In European morning trading, the dollar is slightly lower, with light movement across currencies

    by VT Markets
    /
    Jun 4, 2025

    The dollar is slightly lower in the European morning trade, showing a subdued session with minor movements. The EUR/USD has risen by 0.3% to just above 1.1400, while GBP/USD and AUD/USD have both increased by 0.2%, reaching 1.3540 and 0.6475 respectively.

    USD/JPY is down by 0.1% to 143.90, with no clear trend emerging. Market participants are focused on developments such as a court ruling on Trump’s tariffs and possible trade deals, along with talks between the US and China. Trump mentioned difficulty in reaching a deal with Xi.

    Futures And European Indices

    In other markets, US futures experienced a rise with S&P 500 futures increasing by 0.2%, affecting European indices positively. The DAX and CAC 40 went up by 0.8% and 0.7% respectively.

    What we are observing here is a gentle easing in the dollar across various pairs, which points to a spell of lighter trading volumes and minimal momentum in either direction. The euro has pulled ahead modestly, hovering just above the 1.1400 mark, and the pound and Aussie dollar have each moved up a touch. These shifts, although small, may still prove meaningful in the short-term if they continue to build on existing support levels.

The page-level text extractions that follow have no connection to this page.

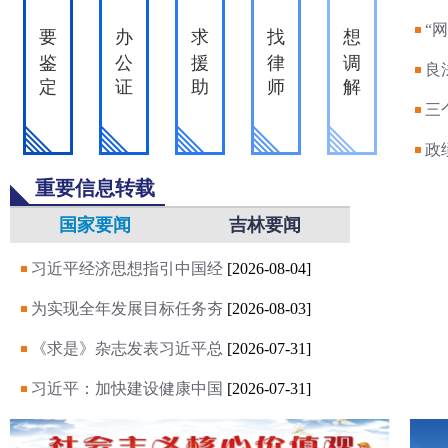
“
要
办
求
找
想
鉴
公
援
律
调
良
定
证
助
师
解
三
政
重要信息转载
国家要闻
吉林要闻
习近平经济思想指引中国经
[2026-08-04]
为实现全年发展目标任务夯
[2026-08-03]
《求是》杂志发表习近平总
[2026-07-31]
习近平：加快建设健康中国
[2026-07-31]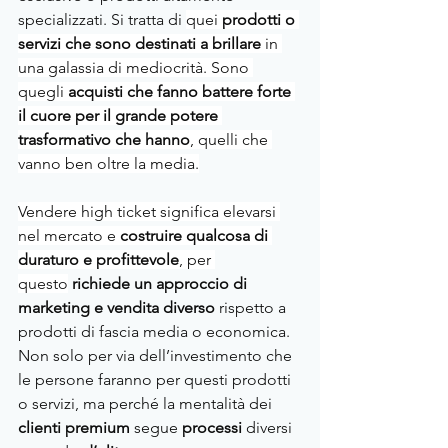
specializzati. Si tratta di 
quei 
prodotti o 
servizi che sono destinati a brillare
 in 
una galassia di mediocrità. Sono 
quegli 
acquisti che fanno battere forte 
il cuore per il grande potere 
trasformativo che hanno
, quelli che 
vanno ben oltre la media.
Vendere high ticket significa elevarsi 
nel mercato e 
costruire qualcosa di 
duraturo e profittevole
, per 
questo
richiede un approccio di 
marketing e vendita diverso
 rispetto a 
prodotti di fascia media o economica. 
Non solo per via dell’investimento che 
le persone faranno per questi prodotti 
o servizi, ma perché la mentalità dei 
clienti premium
 segue 
processi
 diversi 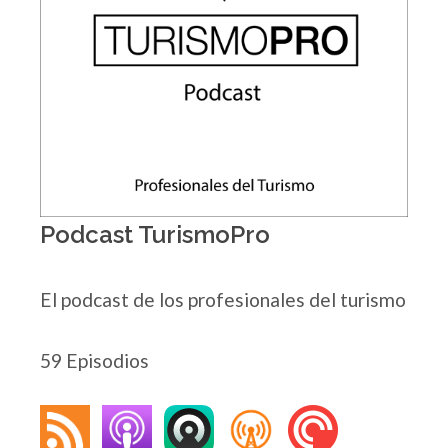
Podcast TurismoPro
El podcast de los profesionales del turismo
59 Episodios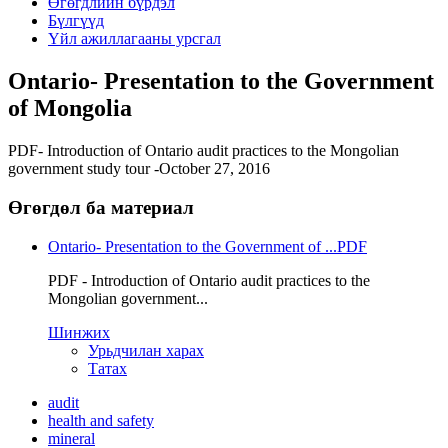
Өгөгдлийн бүрдэл
Бүлгүүд
Үйл ажиллагааны урсгал
Ontario- Presentation to the Government
of Mongolia
PDF- Introduction of Ontario audit practices to the Mongolian
government study tour -October 27, 2016
Өгөгдөл ба материал
Ontario- Presentation to the Government of ...
PDF
PDF - Introduction of Ontario audit practices to the
Mongolian government...
Шинжих
Урьдчилан харах
Татах
audit
health and safety
mineral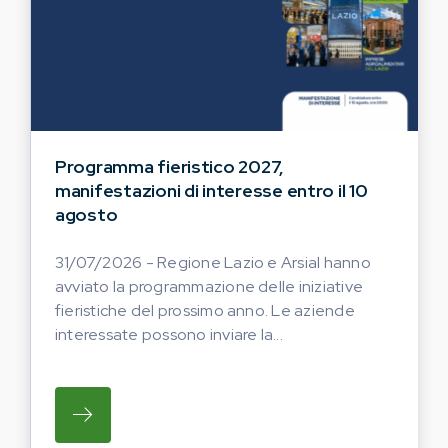
Programma fieristico 2027,
manifestazioni di interesse entro il 10
agosto
31/07/2026 - Regione Lazio e Arsial hanno
avviato la programmazione delle iniziative
fieristiche del prossimo anno. Le aziende
interessate possono inviare la...
SU REGIONE LAZIO E ARSIAL HANNO AVVI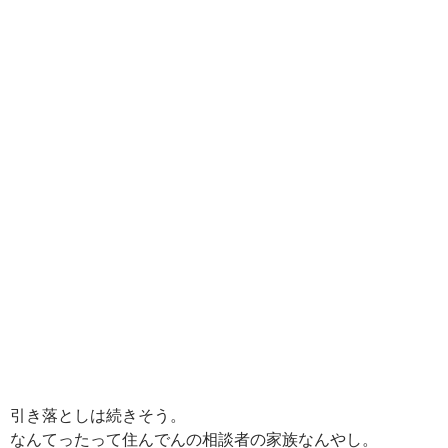
引き落としは続きそう。
なんてったって住んでんの相談者の家族なんやし。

    The dollar-yen pair is drifting lower without showing any clear strength either way. The narrow movement hints at a lack of conviction in current risk sentiment, possibly due to traders holding back ahead of more clarity around policies or larger data releases. We’ve noted that discussions around trade policy and diplomatic relations are still being digested, especially in view of potential barriers between the U.S. administration and officials in Beijing.

    When someone like Trump highlights difficulty in making progress with his counterpart, it tends to inject uncertainty into the markets. That gets priced in quickly, and we’ve seen this lead to cautious positioning, particularly in currency markets. Leaders may speak in generalities, but their phrasing can have real consequences for directional bias.

    Market Sentiment And Positioning

    On the equities front, the rally in U.S. futures appears to be keeping European indices afloat. The uptick in the S&P 500’s expected open of 0.2% is acting like a mild shot in the arm for nearby markets, including the DAX and CAC 40. We would interpret this as a general risk-on tone for the moment, albeit a fragile one.

    Price action suggests that short-term positioning is being guided more by sentiment and headlines than hard economic data. For now, implied volatility remains subdued across major contracts. That could shift rapidly should any new trade decisions or legal rulings introduce a fresh risk element.

    In terms of tactical considerations, recent movement in the dollar suggests markets aren’t anticipating high-impact disruptions just yet. But with cross-asset responses now moderately correlated again, especially between indices and major forex pairs, there’s room for quick fluctuations. If certain resistance levels are approached again, particularly in EUR/USD or GBP/USD, it opens possibilities for breakouts or reversals, depending on how data or communications unfold.

    Given how closely the equity and foreign exchange markets are responding to one another, we’re keeping a tighter watch on opening reactions from U.S. futures. It’s not the change in numbers itself that matters most right now—it’s how short-term traders respond to them and whether liquidity holds up through the week.

    That said, hedging behaviour remains cautious. There are still low expectations for dramatic monetary shifts, meaning ranges may remain tight barring an unexpected catalyst. Front-month options continue to price in low turbulence, and skew is mostly normal, with no immediate signal of one-sided demand. But quiet periods can collapse quickly when positioning leans too far in one direction.

    For now, there’s little appetite for bold bets. Most of the recent shifts are reflective more of short-covering activity than fresh conviction. Watches should stay glued to forward guidance, not only from policymakers but also from the flow that shows up around auction or option expiry dates. Traders should watch how this sentiment begins to consolidate into stronger convictions—either way.